Wilcoxon matched-pairs signed rank test was used to compare CD4 Naïve and CD4 Temra in cytotoxicity assays.

Results: 36 patients with RA treated with anti-TNF and 14 healthy individuals were recruited. Increased serum IgG CMV positivity (93% vs 42%, p = 0.009), and increased frequency and numbers of peripheral CD4 Temra (p = 0.004 and p = 0.006 respectively) were observed in patients with active RA treated with anti-TNF compared to those in remission. Serum CMV IgG titre correlated with the frequency of CD4 Temra of patients with RA on anti-TNF (Spearman r = 0.38, p = 0.03) but not with patient age.

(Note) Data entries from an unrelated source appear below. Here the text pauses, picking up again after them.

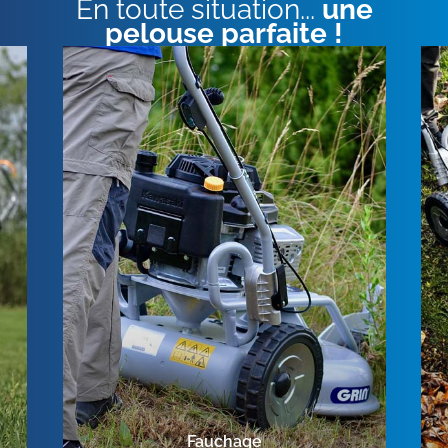
En toute situation...
une
pelouse parfaite !
Fauchage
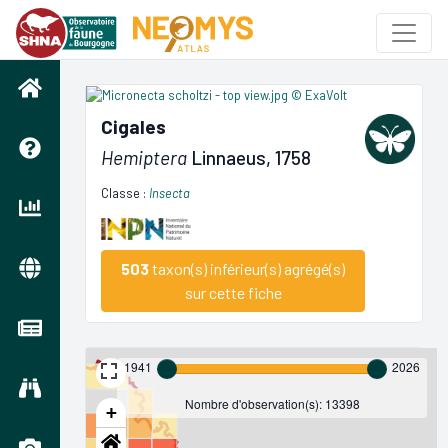
Cigales
Hemiptera
Linnaeus, 1758
Classe :
Insecta
503
taxon(s) inférieur(s) agrégé(s)
sur cette fiche
1941
2026
Nombre d'observation(s): 13398
+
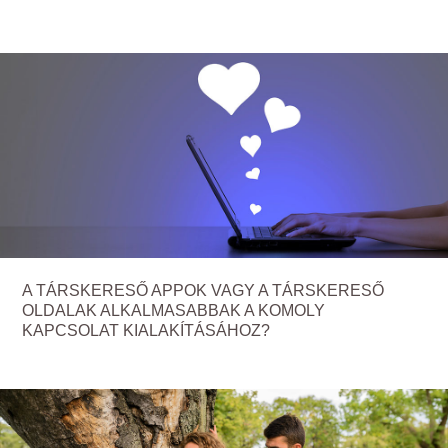
A TÁRSKERESŐ APPOK VAGY A TÁRSKERESŐ
OLDALAK ALKALMASABBAK A KOMOLY
KAPCSOLAT KIALAKÍTÁSÁHOZ?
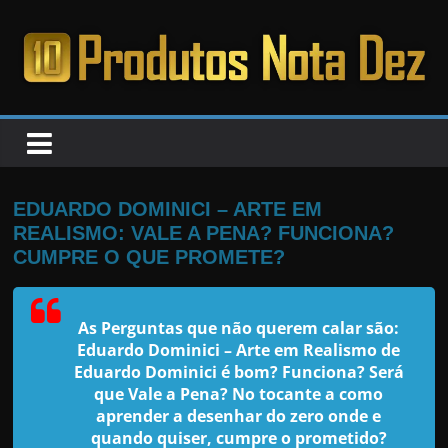
Pular
para
o
PRODUTOS
conteúdo
NOTA
DEZ
EDUARDO DOMINICI – ARTE EM
REALISMO: VALE A PENA? FUNCIONA?
C
CUMPRE O QUE PROMETE?
a
n
As Perguntas que não querem calar são:
s
Eduardo Dominici – Arte em Realismo de
a
Eduardo Dominici é bom? Funciona? Será
que Vale a Pena? No tocante a como
d
aprender a desenhar do zero onde e
o
quando quiser, cumpre o prometido?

10X single cell RNA sequencing was performed on FACS-sorted CD4 T cells (14 samples comprising 6 patients with RA before and after anti-TNF therapy and 2 healthy controls). 10 clusters were identified, including a CD4 Temra cluster. Terminal differentiation was confirmed using pseudotime lineage analysis, with CD4 T effector memory cluster being the immediate precursor. The CD4 Temra cluster expressed an increased lymphocyte adhesion and migration signature, and cytotoxicity compared to other clusters (Figure 1). A functional cytotoxicity assay showed that CD4 Temra demonstrated increased major histocompatibility complex (MHC) independent cytotoxicity compared to CD4 Naïve T cells in patients with active RA (p = 0.016) but this difference was not seen in those in remission or healthy individuals (Figure 2).

Conclusion: The enhanced CD4 Temra frequency and cytotoxicity in patients with active RA suggest a role in perpetuating disease. Single cell RNA sequencing analysis of CD4 Temra reveal their propensity to migrate towards inflammatory sites as well as cytotoxicity compared to other CD4 cell populations. The association between CMV IgG titre, Temra frequency and disease activity provide a plausible mechanism by which CMV may aggravate inflammation in RA.

REFERENCES: [1] Weyand CM, Yang Z, Goronzy JJ. T-cell aging in rheumatoid arthritis. Curr Opin Rheumatol. 2014;26(1):93-100.

[2] Libri V, Azevedo RI, Jackson SE, et al. Cytomegalovirus infection induces the accumulation of short-lived, multifunctional CD4 ⁺ CD45RA ⁺ CD27 ⁻ T cells: the potential involvement of interleukin-7 in this process. Immunology. 2011;132: 326-339.

Acknowledgements: The authors would like to acknowledge Versus Arthritis, Rosetrees Trust, Royal College of Physicians, University College London Hospitals Biomedical Research Centre, University College London Hospitals Charity for funding this research, as well as patient partners and University College London Hospital Patient Partners in Rheumatology Research for their input.

Disclosure of Interests: Su-Ann Yeoh: None declared, Michael Ehrenstein: None declared, Arne Akbar: None declared, Daniel McCluskey: None declared, Luisa Chocarro: None declared, Wing Tung Ma: None declared, Daniel Janman Current employee of Quell Therapeutics (involved in modular engineered Treg, unrelated to the current research). Involvement in the submitted research was whilst affiliated with University College London, Jamie Evans: None declared, Eleanor Hawkins: None declared, Linda Tomson: None declared.